On Dhanteras, Goddess Lakshmi is worshiped to provide prosperity and well being. Dhanteras holds special significance for the business community due to the customary purchases of precious metals on this day.
Lord Kubera, the God of assets and wealth is also worshiped on this day.
On Dhanteras, Lakshmi – the Goddess of wealth – is worshiped to provide prosperity and well being. It is also the day for celebrating wealth, as the word ‘Dhan’ literally means wealth and ‘Tera’ comes from the date 13th (trayodashi in Sanskrit and Teras in Hindi). In the evening, the lamp is lit and Dhan-Lakshmi is welcomed into the house. Alpana or Rangoli designs are drawn on pathways including the goddess’ footprints to mark the arrival of Lakshmi. Aartis or devotional hymns are sung eulogizing Goddess Lakshmi and sweets and fruits are offered to her. People flock to the jewellers and buy gold or silver jewellery or utensils to venerate the occasion of Dhanteras. Many wear new clothes and wear jewellery as they light the first lamp of Diwali while some engage in a game of gambling.
An ancient legend ascribes the occasion to on interesting story about the 16 year old son of King Hima. His horoscope predicted his death by snake-bite on the fourth day of his marriage. On that particular day, his newly-wed wife did not allow him to sleep. She laid out all her ornaments and lots of gold and silver coins in a heap at the entrance of the sleeping chamber and lit lamps all over the place. Then she narrated stories and sang songs to keep her husband from falling asleep. The next day, when Yama, the god of Death, arrived at the prince’s doorstep in the guise of aSerpent, his eyes were dazzled and blinded by the brilliance of the lamps and the jewellery. Yama could not enter the Prince’s chamber, so he climbed on top of the heap of gold coins and sat there the entire night listening to the stories and songs.
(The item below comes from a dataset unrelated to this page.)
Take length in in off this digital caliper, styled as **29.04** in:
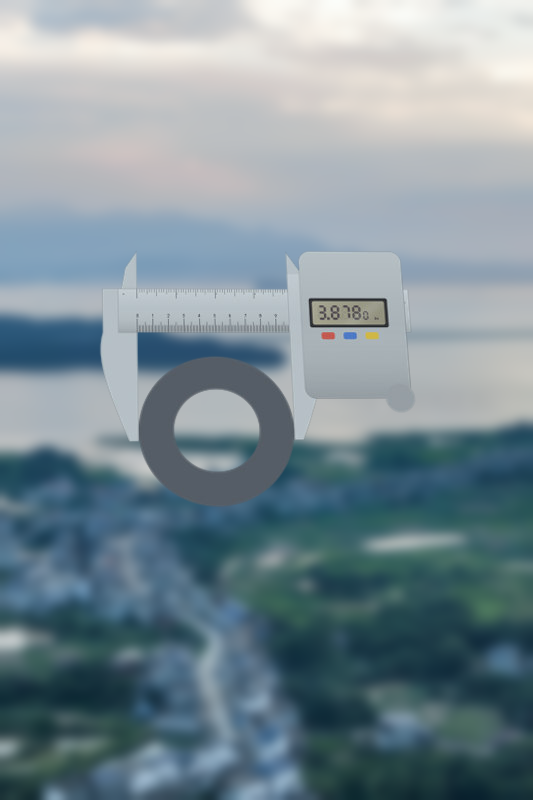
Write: **3.8780** in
In the morning, he silently went away. Thus, the young prince was saved from the clutches of death by the cleverness of his new bride, and the day came to be celebrated as Dhanteras. The following day came to be called Naraka Chaturdashi (‘Naraka’ means hell and Chaturdashi means 14th). It is also known as ‘Yamadeepdaan’ as the ladies of the house light earthen lamps or ‘deep’ and these are kept burning throughout the night glorifying Yama, the God of Death. Since this is the night before Diwali, it is also called ‘Chhoti Diwali’ or Diwali minor Diwali.
According to another popular legend, when the Gods and demons churned the ocean for Amrita or nectar, Dhanvantari (the physician of the Gods and an incarnation of Vishnu) emerged carrying a jar of the elixir on the day of Dhanteras.
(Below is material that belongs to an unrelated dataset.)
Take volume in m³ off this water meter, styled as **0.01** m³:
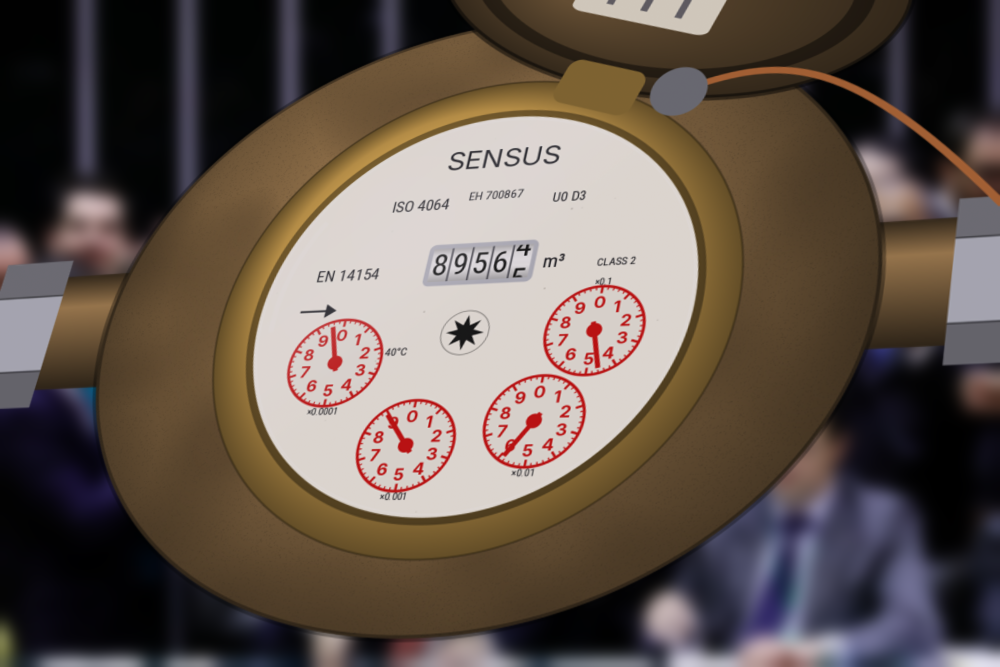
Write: **89564.4589** m³
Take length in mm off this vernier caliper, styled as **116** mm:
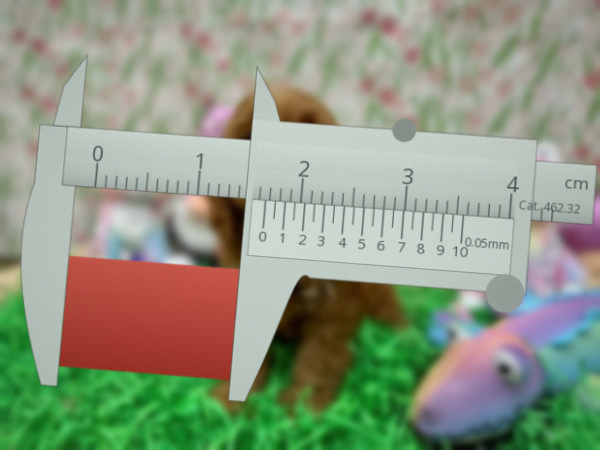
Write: **16.6** mm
On the day of Dhanteras, business premises are renovated and decorated. Entrances are made colorful with traditional motifs of Rangoli designs to welcome the Goddess of Wealth and Prosperity. To indicate her long-awaited arrival, small footprints are drawn with rice flour and vermilion powder all over the houses. Lamps are kept burning all through the night.
On Dhanteras Hindus consider it auspicious to purchase gold or silver articles or at least one or two new utensils. It is believed that new “Dhan” or some form of precious metal is a sign of good luck. “Lakshmi Puja” is performed in the evenings when tiny Diyas of clay are lit to drive away the shadows of evil spirits. “Bhajans”, devotional songs in praise of Goddess Lakshmi, are also sung.
Dhanteras is celebrated with gusto and enthusiasm. “Lakshmi Puja” is performed in the evenings when tiny diyas of clay are lit to drive away the shadows of evil spirits. Bhajans, devotional songs in praise of Goddess Laxmi, are sung and “Naivedya” of traditional sweets is offered to the Goddess. There is a peculiar custom in Maharashtra to lightly pound dry coriander seeds (Dhane in Marathi for Dhanatrayodashi) with jaggery and offer as Naivedya.
In villages, cattle are adorned and worshiped by farmers as they form the main source of their income. In south India, cows are offered, particularly, a special veneration because they are thought of as incarnations of Goddess Lakshmi.